3.2.3In de toelichting bij artikel 9, eerste lid, van de inmiddels ingetrokken Parkeerverordening 2009 (Verordening 2009) is vermeld dat bij de beoordeling van de vraag of een bewoner over een stallingsplaats beschikt of kan beschikken, moet worden uitgegaan van een ruime interpretatie. Als men bijvoorbeeld de beschikking heeft, op grond van huur of koop, over een individuele garage of een parkeerplaats bij of in de buurt van de woning, dan moet ervan worden uitgegaan dat men kan beschikken over een stallingsplaats.
3.2.4In de toelichting bij artikel 9, eerste lid, van de Verordening 2013 is eveneens vermeld dat bij de beoordeling van de vraag of een bewoner over een stallingsplaats beschikt of kan beschikken, van een ruime interpretatie moet worden uitgegaan. Onder ‘kan beschikken’ wordt dus ook verstaan dat de aanvrager een stallingsplaats kan kopen of huren in de garage die hoort bij het blok(deel) waar hij gevestigd is. Het gaat daarbij niet om de vraag of men financieel in staat is een stallingsplaats te kopen of huren, maar om de vraag of er een stallingsplaats te koop of te huur is.
3.2.5Niet in geschil is dat de bewoners van het [adres 2] in z’n algemeenheid een abonnement kunnen aanschaffen waarmee 24 uur per dag en 7 dagen per week gebruik kan worden gemaakt van een plaats in de parkeergarage. Ook is niet in geschil dat de eigenaar van de parkeergarage te allen tijde plekken vrijhoudt voor de bewoners die daar een plaats hebben gehuurd. Zoals verweerder op de zitting heeft toegelicht, bestaat de parkeergarage uit 560 plaatsen. In een situatie dat 60 bewoners een plaats in de parkeergarage hebben gehuurd, hebben deze bewoners een gegarandeerde toegang tot een plaats in de parkeergarage. Dit is, zoals verweerder op de zitting heeft uiteengezet, geen vaste maar een flexibele plaats. De resterende 500 plaatsen zijn beschikbaar voor het parkeren door andere personen. Omdat uit het vorenstaande blijkt dat de door de bewoners gehuurde flexibele plaatsen niet door anderen dan bewoners kunnen worden ingenomen, is de rechtbank met verweerder van oordeel dat de door de bewoners gehuurde plaatsen in de parkeergarage niet voor het openbaar verkeer openstaand of toegankelijk zijn. Dat de parkeergarage openbaar toegankelijk is en het tijdens evenementen mogelijk is dat veel mensen van buitenaf hun auto in de parkeergarage parkeren, maakt dat niet anders. Voor zover een bewoner in een incidenteel geval door drukte in verband met een evenement geen gebruik kan maken van een in de parkeergarage gereserveerde plaats overweegt de rechtbank dat dit een omstandigheid is die primair ligt in de civielrechtelijke verhouding tussen huurder en de verhuurder en dat eiseres zich in verband daarmee dan ook moet wenden tot de eigenaar of beheerder van de parkeergarage. Gelet op het bovenstaande volgt de rechtbank verweerder in zijn standpunt dat de aan de bewoners verhuurde plaatsen in de parkeergarage als stallingsplaatsen in de zin van artikel 1, aanhef en onder gg, van de Verordening 2013 moeten worden aangemerkt.

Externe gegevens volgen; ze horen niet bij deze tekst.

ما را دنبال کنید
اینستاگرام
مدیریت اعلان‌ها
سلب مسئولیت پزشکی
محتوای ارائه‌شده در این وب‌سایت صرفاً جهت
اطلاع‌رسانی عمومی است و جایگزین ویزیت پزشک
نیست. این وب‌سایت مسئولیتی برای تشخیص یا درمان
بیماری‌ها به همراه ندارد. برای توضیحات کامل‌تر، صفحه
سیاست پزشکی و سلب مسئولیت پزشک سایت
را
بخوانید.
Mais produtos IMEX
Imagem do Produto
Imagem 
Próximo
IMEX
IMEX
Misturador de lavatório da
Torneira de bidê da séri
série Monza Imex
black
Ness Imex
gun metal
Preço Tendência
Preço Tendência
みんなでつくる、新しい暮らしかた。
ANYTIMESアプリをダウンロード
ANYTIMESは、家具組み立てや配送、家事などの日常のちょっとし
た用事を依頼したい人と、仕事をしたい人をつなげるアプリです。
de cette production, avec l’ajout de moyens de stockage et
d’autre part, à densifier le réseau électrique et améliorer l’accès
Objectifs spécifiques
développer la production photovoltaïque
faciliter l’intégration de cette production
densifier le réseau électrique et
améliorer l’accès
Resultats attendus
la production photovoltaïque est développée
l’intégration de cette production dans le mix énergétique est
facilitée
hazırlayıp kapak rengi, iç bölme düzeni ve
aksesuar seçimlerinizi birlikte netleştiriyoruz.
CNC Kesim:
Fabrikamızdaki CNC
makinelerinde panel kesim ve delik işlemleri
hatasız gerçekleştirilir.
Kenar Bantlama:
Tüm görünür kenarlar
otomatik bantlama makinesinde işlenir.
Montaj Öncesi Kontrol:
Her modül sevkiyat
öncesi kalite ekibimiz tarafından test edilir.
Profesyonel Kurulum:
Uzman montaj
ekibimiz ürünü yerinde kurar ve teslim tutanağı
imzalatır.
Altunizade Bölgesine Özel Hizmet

3.2.6Op grond van het vorenstaande is de rechtbank van oordeel dat eiseres niet voldoet aan de in artikel 9, eerste lid, aanhef en onder a, van de Verordening 2013 gestelde voorwaarden. Verweerder is daarom op grond van artikel 37, eerste lid, aanhef en onder c, van de Verordening 2013 gehouden om de aan eiseres verstrekte bewonersvergunning in te trekken. Omdat artikel 37, eerste lid, aanhef en onder c, van de Verordening 2013 dwingendrechtelijk is geformuleerd, heeft verweerder geen beleids- en beoordelingsvrijheid, waaraan in beleid invulling kan worden gegeven. Omdat verweerder hier geen beleid voert, kan eiseres niet worden gevolgd in het aangevoerde dat verweerder in strijd met beleid heeft gehandeld. Uit het bovenstaande volgt ook dat verweerder geen ruimte heeft om in zijn besluitvorming de hierboven in 3.1 door eiseres naar voren gebrachte belangen, zoals het ontbreken van financiële draagkracht om een plaats in de parkeergarage te huren, te betrekken.